Fugas - Vinhos

Moscatel, o eterno esquecido

Por Rui Falcão

O Moscatel continua a ser o grande esquecido da lista espantosamente rica de vinhos generosos portugueses, uma espécie de parente pobre face ao brilho internacional tanto do Vinho do Porto como do Vinho da Madeira.

O generoso incompreendido e desrespeitado, tanto pelos portugueses como pelo mercado internacional, o vinho que termina quase invariavelmente maltratado pela crítica, pelos consumidores… e pelos produtores. Que razões conduziram a tamanha discriminação, que motivos poderão justificar um divórcio tão profundo?

Infelizmente para nós, mas de realidade indisputável, a primeira razão para a falta de reconhecimento internacional é a sua raiz profundamente portuguesa, a falta de ligações internacionais do nosso Moscatel. Se o Vinho do Porto e Madeira beneficiam da preponderância da influência inglesa, de uma garantia de rigor e agressividade comercial, o Moscatel é uma criação portuguesa e de capitais portugueses, de famílias portuguesas e destinado aos mercados de língua portuguesa. Uma independência que foi e é fundamental para a quase ausência de divulgação internacional do Moscatel português.

Uma realidade pouco agradável mas que é palpável na ausência geral de divulgação e publicação internacional nas principais revistas do sector ou entre os grandes sommeliers do mundo. Não é coincidência que os vinhos de influência comercial inglesa, vinhos como o Porto, Madeira, Jerez, Bordéus ou os vinhos alemães de Rheingau, sejam os vinhos mais reconhecidos e discutidos internacionalmente. Os ingleses sempre foram os principais divulgadores e “criadores” dos vinhos de grande reputação internacional. Pelo contrário, o Moscatel sempre foi um vinho mais recatado, resumindo-se a uma divulgação caseira que raramente ultrapassou as fronteiras de Portugal ou dos seus antigos territórios ultramarinos.

Por outro lado, e ao contrário do Vinho do Porto e Madeira, que são criações absolutamente originais e de reprodução impossível, o Moscatel é um vinho de génese profundamente mediterrânica. A casta é considerada como uma das castas europeias mais antigas, uma das primeiras a ser identificada, reconhecida, isolada e propagada ao longo da bacia do Mediterrâneo. E por isso hoje são muitas as regiões e países que a reclamam como casta nacional. A diversidade de estilos não tem paralelo com nenhuma outra variedade.

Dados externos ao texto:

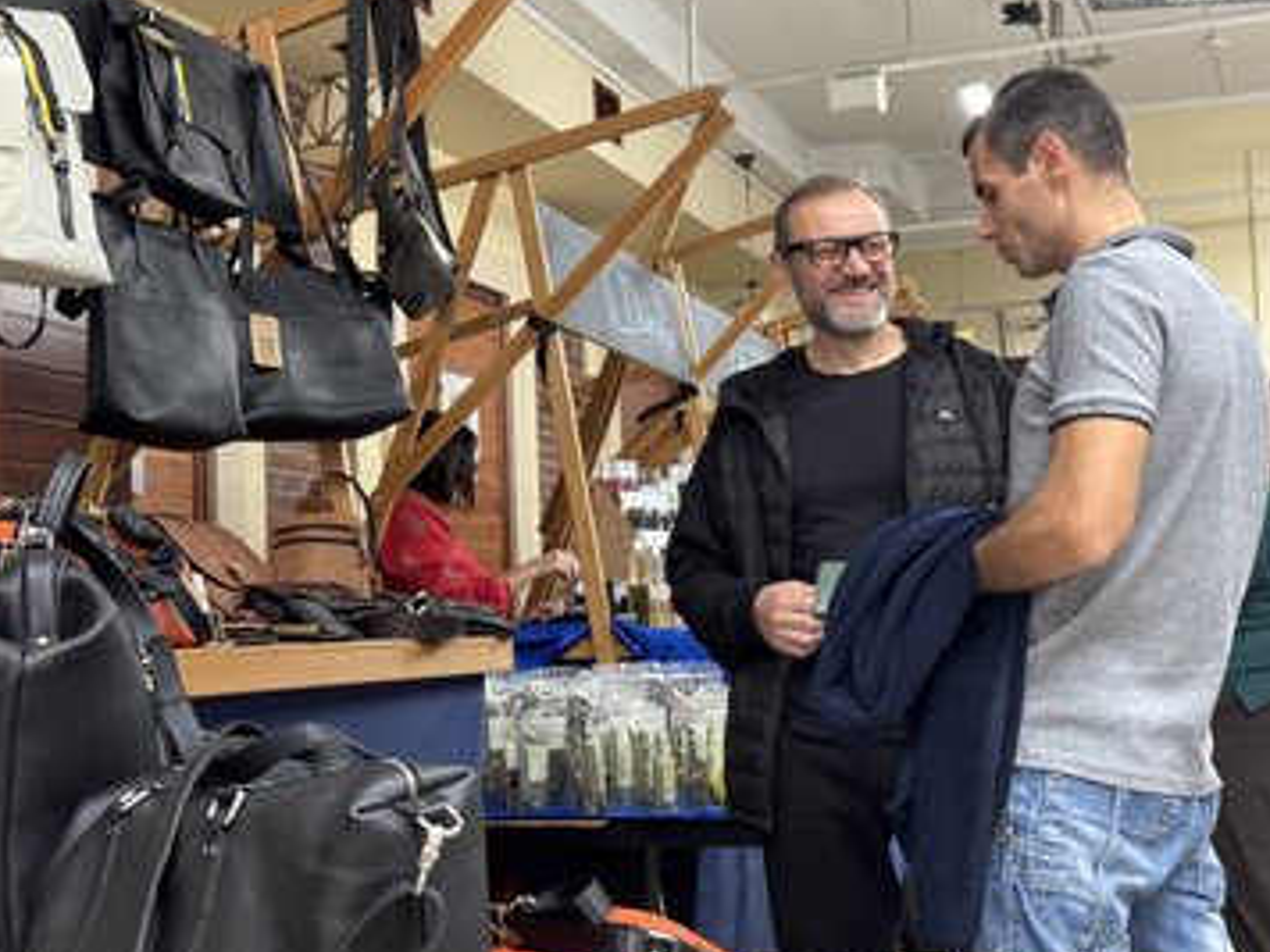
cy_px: 485
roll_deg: +0.0
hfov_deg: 35.5
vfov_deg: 27.0
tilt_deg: +5.4
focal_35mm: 54
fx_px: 1981
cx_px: 621
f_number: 1.78
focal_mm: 6.76
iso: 200
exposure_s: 1/33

Uma suave anarquia que leva a que existam muitos vinhos Moscatel no mundo, muita diversidade de estilos e, infelizmente, também muitos exemplares pouco recomendáveis pelo mundo fora que ajudam a desautorizar o nome da casta.

Convém notar que, para além de Portugal, a tradição do vinho Moscatel estende-se por países tão diversos como Espanha, Itália, Grécia, Chipre, mas também África do Sul, Austrália, Brasil, Califórnia e muitos outros países. Uma multiplicação de estilos que varia entre o vinho simplesmente doce, vinhos de colheita tardia, podridão nobre, fortificado ou mesmo como vinho de palha, vindimado com as uvas em passa. Como a anarquia raramente é sinónimo de prestígio ou satisfação, ao Moscatel falta definição de estilo.

Para cúmulo, ainda temos a doçura extrema do Moscatel, uma doçura que pode ser brilhante quando acompanhada por uma acidez incisiva, mas penosa se despida desta tensão da acidez que o livre da indolência do açúcar, mel e laranja. A casta é caprichosa e não é fácil entender as suas muitas manhas, o que leva a que do Moscatel possamos esperar o melhor mas, desastrosamente, também o pior. Infelizmente, a maioria dos vinhos Moscatel portugueses são de qualidade mediana e enfadonhos pela falta de frescura e pelo peso excessivo dos torrados, do mel e da laranja cristalizada.